Really Clear Ice Balls

Making cocktails has become a recent hobby of mine. I’ve been buying all sorts of spirits, bitters, syrups and fruits in order to try out every cocktail recipe I could find on the internet. When you make a drink at home, it’s generally very similar to what you’d expect to receive in a bar. However, while you can buy the same ingredients and follow the same recipes, there’s a certain element that professional bars have over your homemade concoction.

When you read a cocktail recipe, it generally ends with “shake with ice and strain into a chilled cocktail glass”. The variable in that sentence is the “ice”. The next time you visit a high end bar, take a look at the ice they use. It’s fucking amazing. They usually use extremely large cubes (at least 1 inch) that are crystal clear. Most bars probably have $1000+ industrial ice makers that pump out high quality cubes. Seriously, just look at the ice they use in this video.

I used to use the ice that my refrigerator spit out or if people were over, a bag of ice I bought at Safeway. But both of those options resulted in small, fragmented ice cubes that over diluted the drinks and look terrible in a glass. I bought some larger 1″ and 2″ ice cube trays and manually started stockpiling ice in my freezer. I even went so far as to buy a small Igloo cooler so I could freeze huge blocks of ice and then hand carve them with a knife and hammer.


However, the pinnacle of ice making has to be the ice ball. Nothing is as baller (pun intended) as an old fashioned with a crystal clear sphere of ice floating in it. Balls of ice are so interesting to look at because you grow up only knowing cubes of ice. When you see a sphere of ice for the first time, it’s a very intriguing sight because it’s so different looking.

For a while, I owned one of these standard ice ball molds. It does exactly what it was built to do: create a spherical ball of ice. However, these balls of ice generally end up extremely cloudy and frequently crack when placed in drinks. On top of the poor visual aspect, cloudy ice also melts faster, diluting your drink.

That ice ball mold didn’t really cut it. I did a bunch of research about how to make clearer ice, but the general consensus is that the type of water you use (bottled, distilled, boiled, etc) has no impact and the only real way to get clear ice is to use directional freezing. There were a few other $60+ ice ball molds that promised clearer ice through directional freezing but it was kind of expensive. The above video also describes a method of freezing ice balls with the same mold I owned. While it helps a bit, I still found the ice balls to be quite cloudy.

The only truly effective method was a ridiculous, several hundred dollar ice ball press that uses pressure to squeeze a clear cube of ice (created via the Igloo cooler method) into a sphere. I say “ridiculous” now but I know one day in the future I will probably end up owning one of these.

Last year, Allison showed me a Kickstarter for a $25 clear ice ball mold that used directional freezing. The price was low enough that it didn’t make me feel too stupid so I pulled the trigger and bought it.

I was definitely a little bit disappointed when I first received it and started pumping out ice balls.
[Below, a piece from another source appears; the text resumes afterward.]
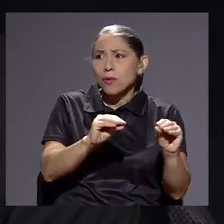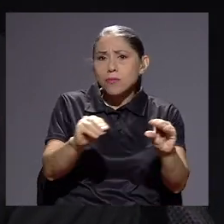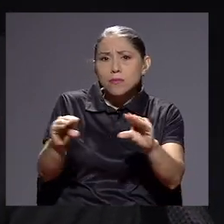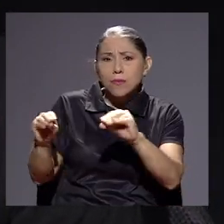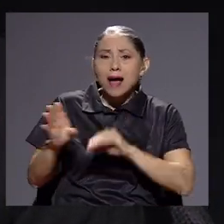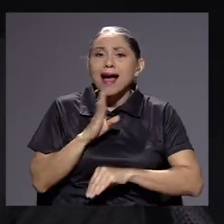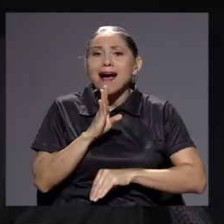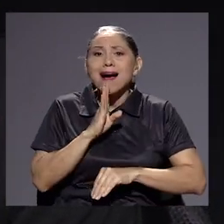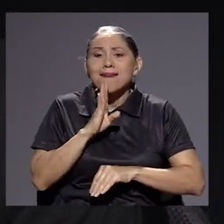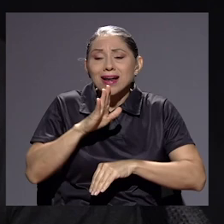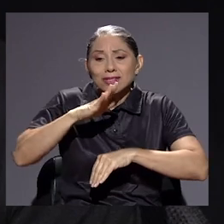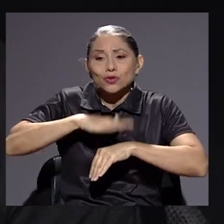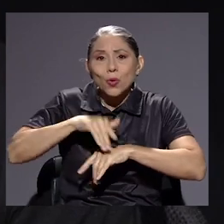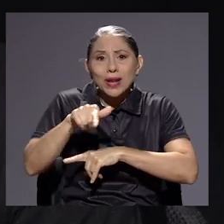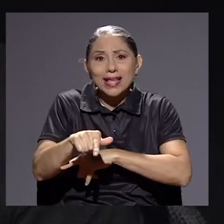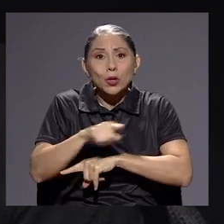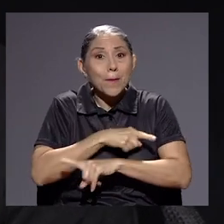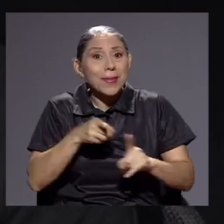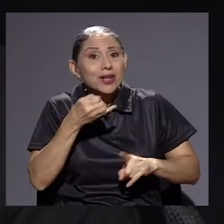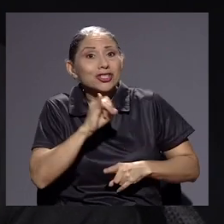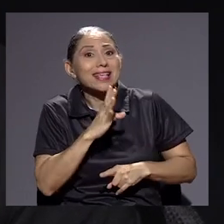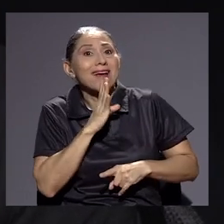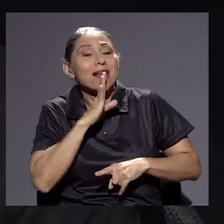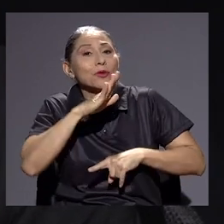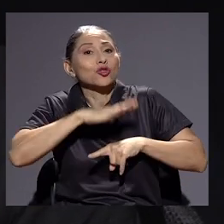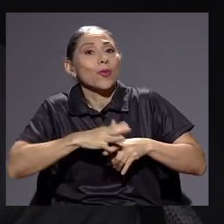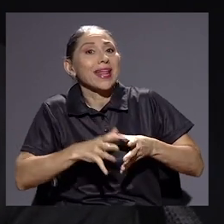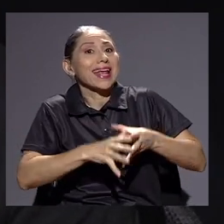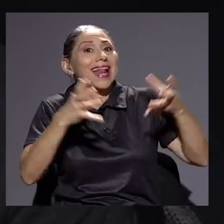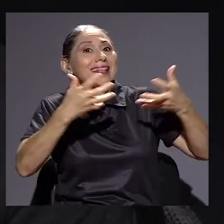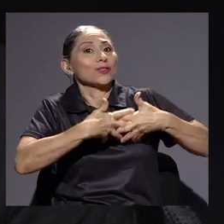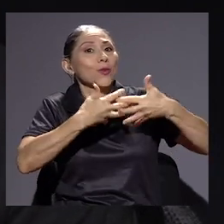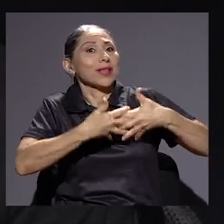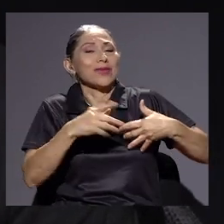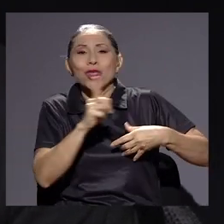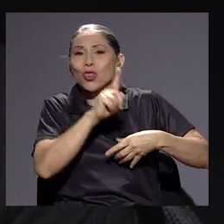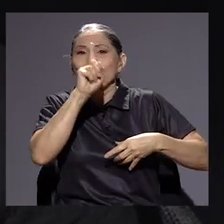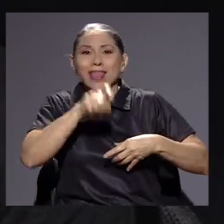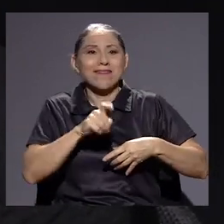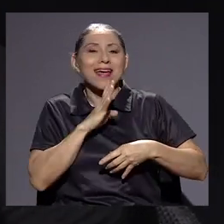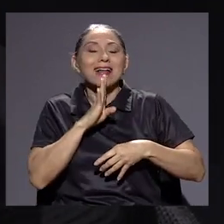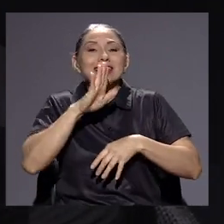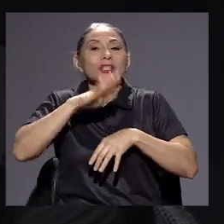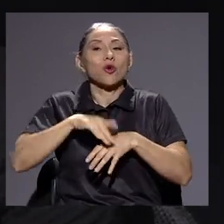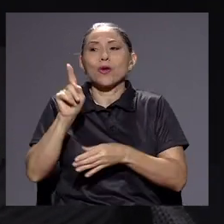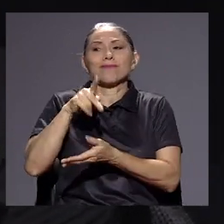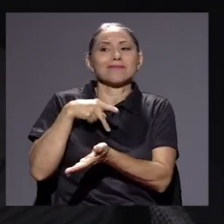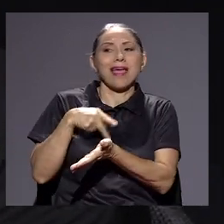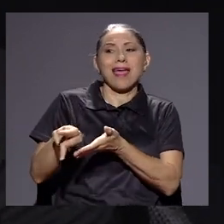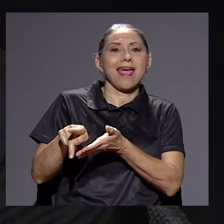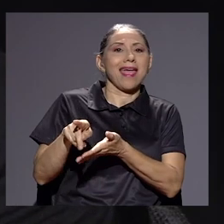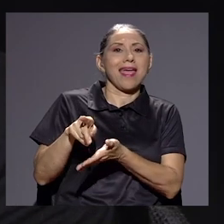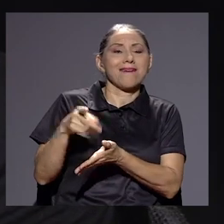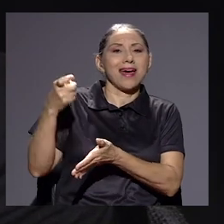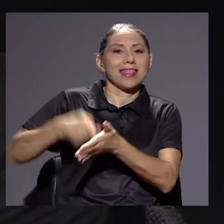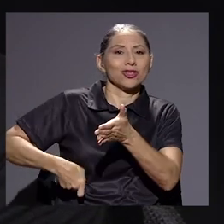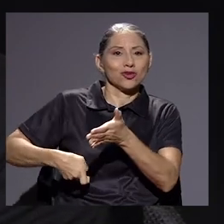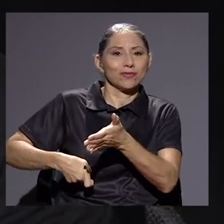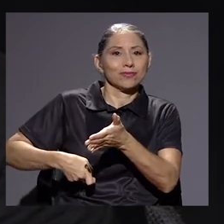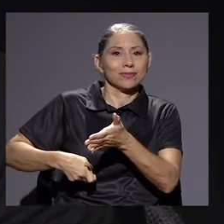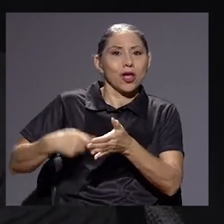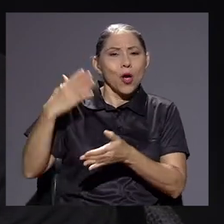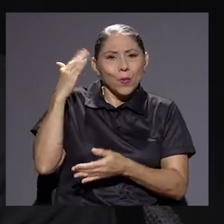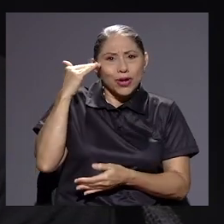hablamos de los grandes contribuyentes no se debería hablar de evasión. ¿Por qué? Porque ellos tienen los suficientes recursos para no evadir.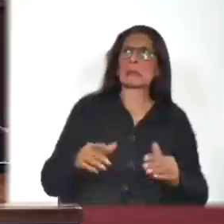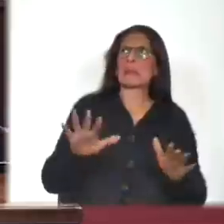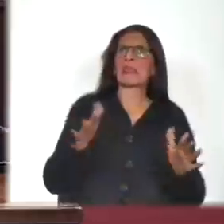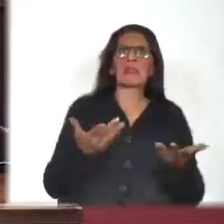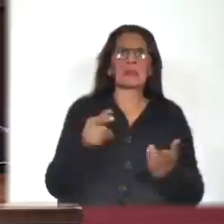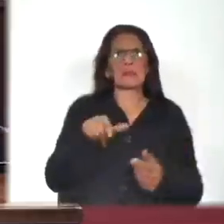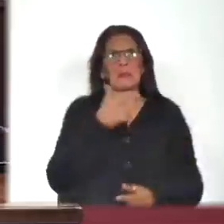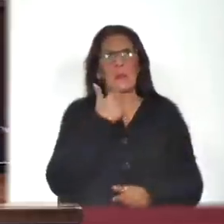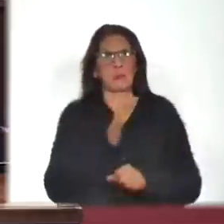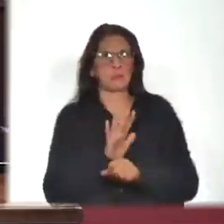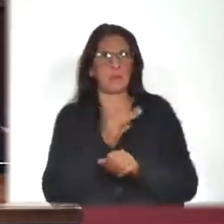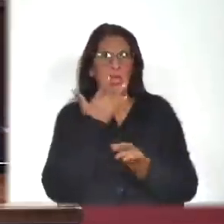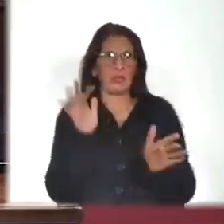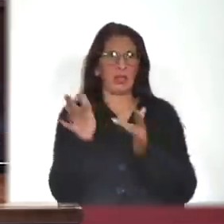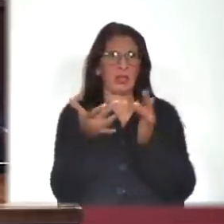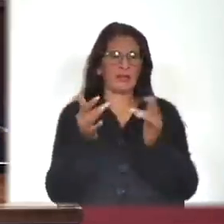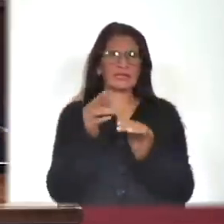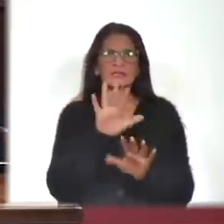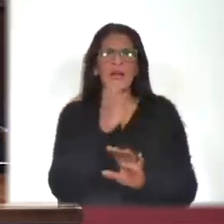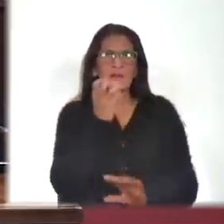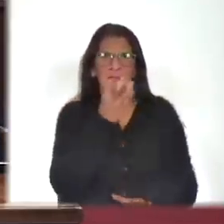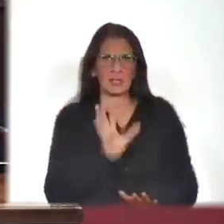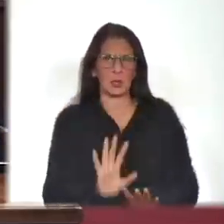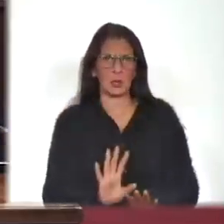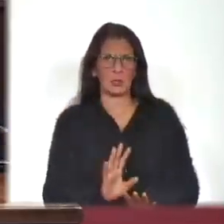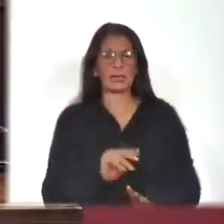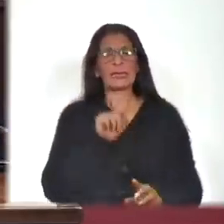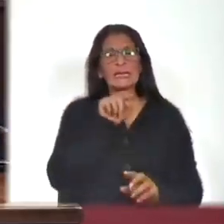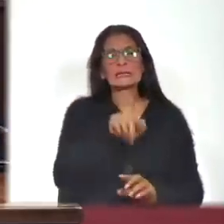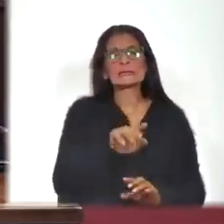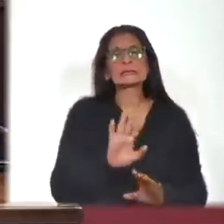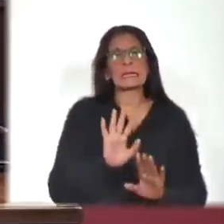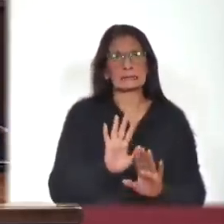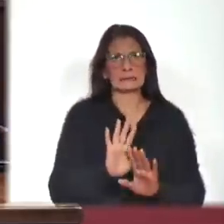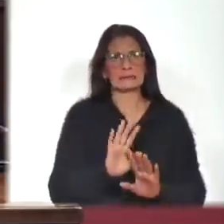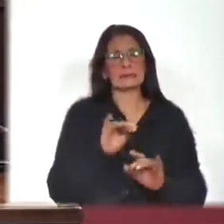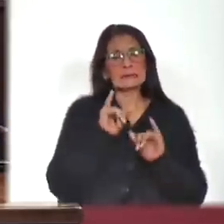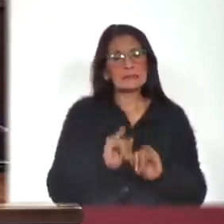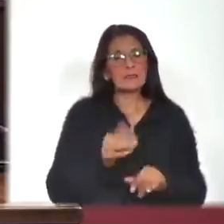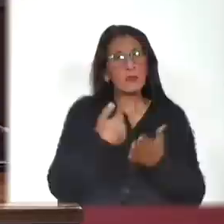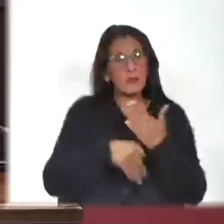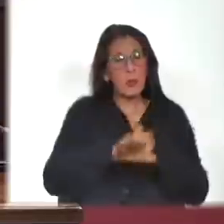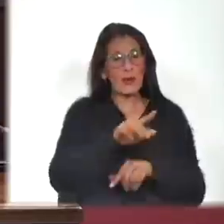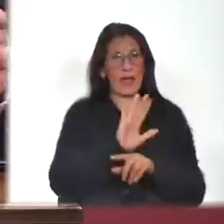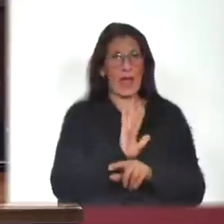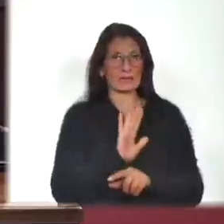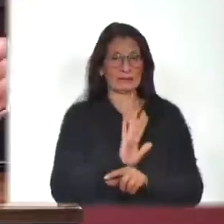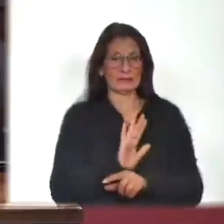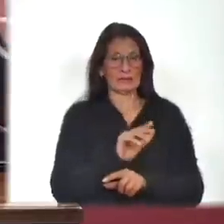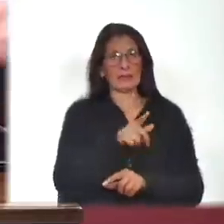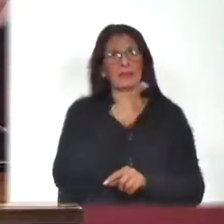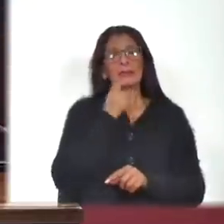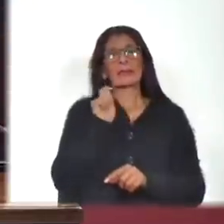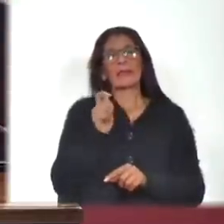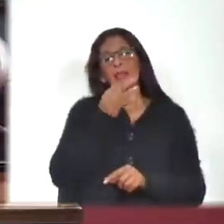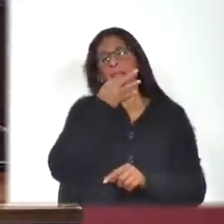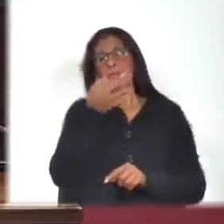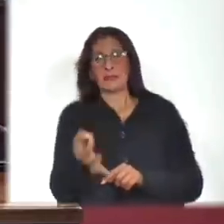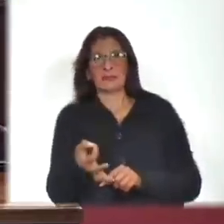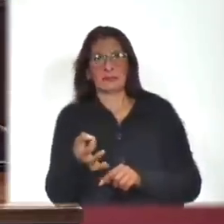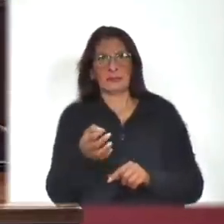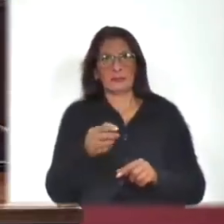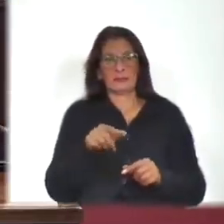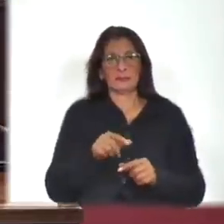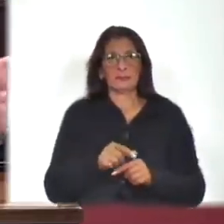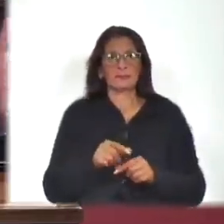esto queda feo. Ahora, tenemos que ceder a esa impresión porque si fuera así, si batara con que alguien diga, esta apariencia me parece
They were significantly clearer than my original mold, but they still contained a lot of air bubble strands within the sphere. What I wanted was a perfectly clear sphere of ice, as clear as the ice I was getting when I made cubes via the Igloo cooler method.


Over the course of several months, I made 30+ ice balls using various techniques. Different types of water (tap, filtered, etc), different starting temperatures, tapping on the mold to dislodge air bubbles and everything you could possibly try. After an unnecessarily long struggle, I finally ended up with what I think is pretty much a perfectly clear ice ball. There’s a few tiny air bubble dots, but otherwise it was as clear as you could get.

The final solution involved boiling filtered water (from my fridge) and letting it cool for a short period. While the water is still hot but not burning hot, I pour it into the Polar Ice mold. Then I place the entire mold into a small Igloo cooler and close that. Finally, I place the cooler with the mold inside into the freezer and wait ~24 hours for the entire thing to slowly freeze.

To be honest, I have no idea why this was the case and whether or not all of those steps are actually necessary. Hot water tended to work better for me, which might be related to the Mpemba Effect or maybe hot water helped get the air bubbles out of the Polar Ice mold. Putting the mold into another cooler also seemed to help in my trials. My guess here is that adding another insulation layer made the water freeze more slowly, but I have no clue why that would actually matter.

Anyway, the moral of this story is that really clear ice balls are fucking hard to make.